PAUL MILLER (name changed to protect identity) is finally at peace with himself. After years of self-denial and "living a lie," Miller has been able to come to grips with the fact that he is attracted to men.
"I can't help being the person I am," he declared, his defiant voice sounding somewhat relieved that he could say this openly. "I didn't just wake up one morning and decide that I wanted to be gay, I was born this way and so are a lot of other Jamaican men and women. We are no different from anybody else -- God made us this way and no, I am not ashamed of who I am."
Now 29 and at the stage of his life where he freely admits wanting to settle down with that "special someone," Miller recalls the first time it dawned on him that he was attracted to someone of the same sex.
"It was the funniest thing ever, are you sure you want to hear this?" he said, his eyes barely making contact from across the table but enough to tell that he was a little unsure about the bluntness of the interview. "I was 14 at the time and there was this guy at school that I felt this urge for which I just couldn't explain. I mean, there were girls that I thought I liked too but with him the feelings were different."
Miller remembers going home from school one Friday afternoon with "his special friend" when suddenly, "maybe by design," he chuckles, they found themselves alone. "We just wandered off and realising there was no one around we started kissing. It didn't go further than that but it was an experience that, at the time, simply blew my mind."
He claims not to
have had another experience of the sort with his friend, noting that they
drifted apart over the years. "I still see him every now and then but
to be honest I don't know if he is gay or if he is straight. We occasionally
say hello to each other but we have never discussed that incident of 14
He even tried to convince himself that what he was going through was just a phase and that eventually he would find the right woman and the yearning for male companionship would disappear. Miller, "to appear normal," he explained, would also engage himself in gay bashing and came across to his peers as the ideal poster boy, "the man with all the girls," they would say.
"None of my friends had the slightest idea that I was gay," he recalls, his eyes now fully focused and for the first time during the interview, seems very relaxed. "I wore nice clothes, wasn't from a bad neighbourhood and had no problem attracting girls. It was deception of the highest order but looking back, I can't see where I had a choice. I mean, I probably would have been lynched from the nearest tree if people had found out."

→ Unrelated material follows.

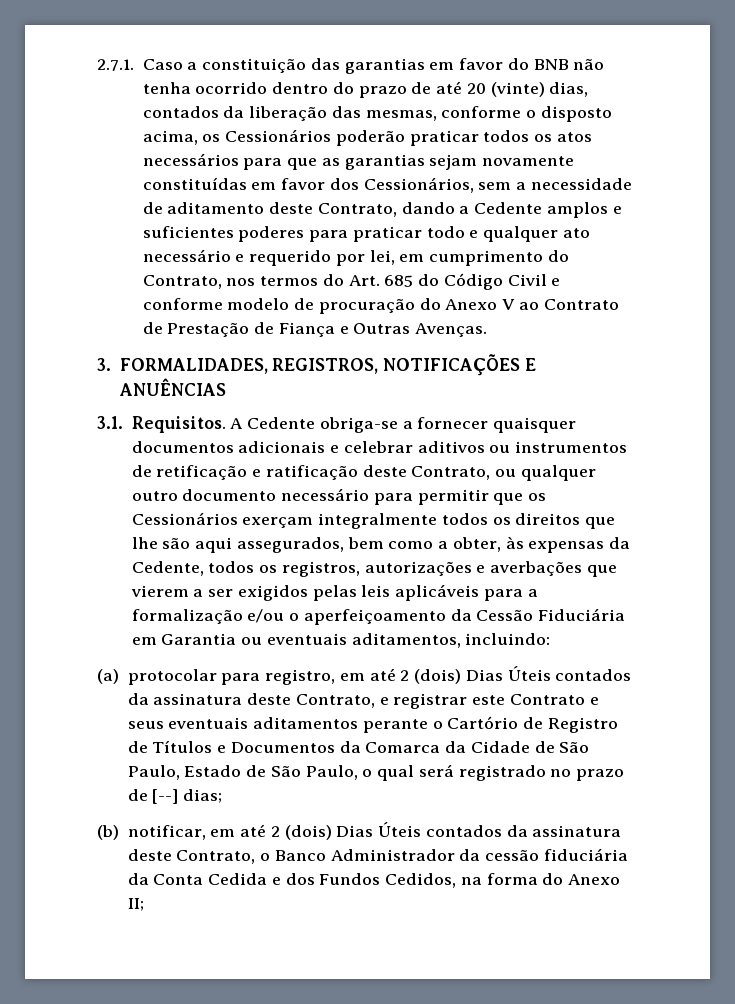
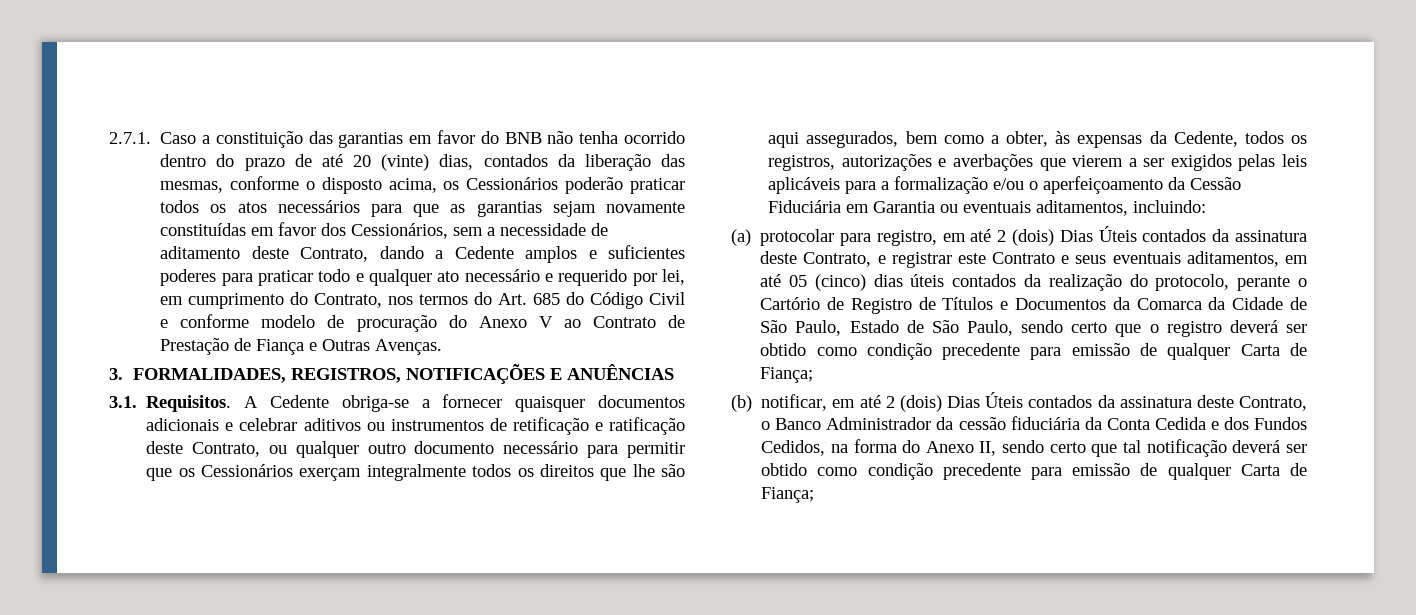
[253,717,359,729] aditamentos -> [1186,251,1308,267] [760,274,1230,291] aditamentos, em até 05 (cinco) dias úteis contados da realização do protocolo,
[362,764,625,781] [127,789,223,804] o qual será registrado no prazo de [--] dias; -> [1021,320,1307,337] [760,343,1307,360] [760,367,814,383] sendo certo que o registro deverá ser obtido como condição precedente para emissão de qualquer Carta de Fiança;
[127,898,144,911] II; -> [979,439,1307,457] [761,463,1307,480] [761,487,815,503] II, sendo certo que tal notificação deverá ser obtido como condição precedente para emissão de qualquer Carta de Fiança;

In 1994, Miller met a young woman whom he felt would have turned his life around. He is not certain if it was because they started out as "very good friends" before they decided to get intimate why they got on so well together. "I cared deeply for her," he admitted. "I don't know if that is different from saying that I loved her but yes she was very special."
The relationship, or facade, as he puts it, lasted for a couple of years before it came to its inevitable conclusion. "She hinted at wanting to break it off and though I really liked her I did nothing to stop her," Miller said. Perhaps, looking back, it was good that it ended when it did because I know it wouldn't have gone anywhere. I was living a lie and it was killing me." And did he cheat on her while they were together? "Yes," he muttered. "I cheated on her with a man."
Miller has not been involved in another relationship, neither with a man or woman, since but admits that he dates occasionally. "There is this mistaken belief in the wider society that all we do is go around having sex," he added. "This is not true. I am not saying that you don't have a lot of promiscuity going on in the gay community but there is a lot more to our lifestyle than just sex. We have meaningful relationships too like heterosexuals -- we share the same joys, sorrows and heartaches that comes with everyday life -- we even shed tears too you know. We could be your friend and closest confidante and you don't even know it -- we are all over society."
Miller, who has recently gone back to school where he is doing a course in business at one of the island's universities, said he is trying to find some way to tell his parents about his lifestyle but hasn't yet summoned up the courage. "Sometimes I believe my mother, who is a very perceptive woman, knows," he added. "Moms always know everything and I just have this feeling that she is on to something. My dad, I don't think he would take such news too well."
Miller feels that the time is not too far off when gays will finally be able to come "out of the closet" in Jamaica and can openly show their affection to each other without the fear of persecution. He sees society's attitude towards homosexuals as very hypocritical, noting that a lot of it has to do with people who are not so sure of their own sexuality. "The day of full acceptance by society is not too far off," Miller notes. "Look at the strides we have made over the years. The fact that we can be sitting here doing this interview is a testament to that."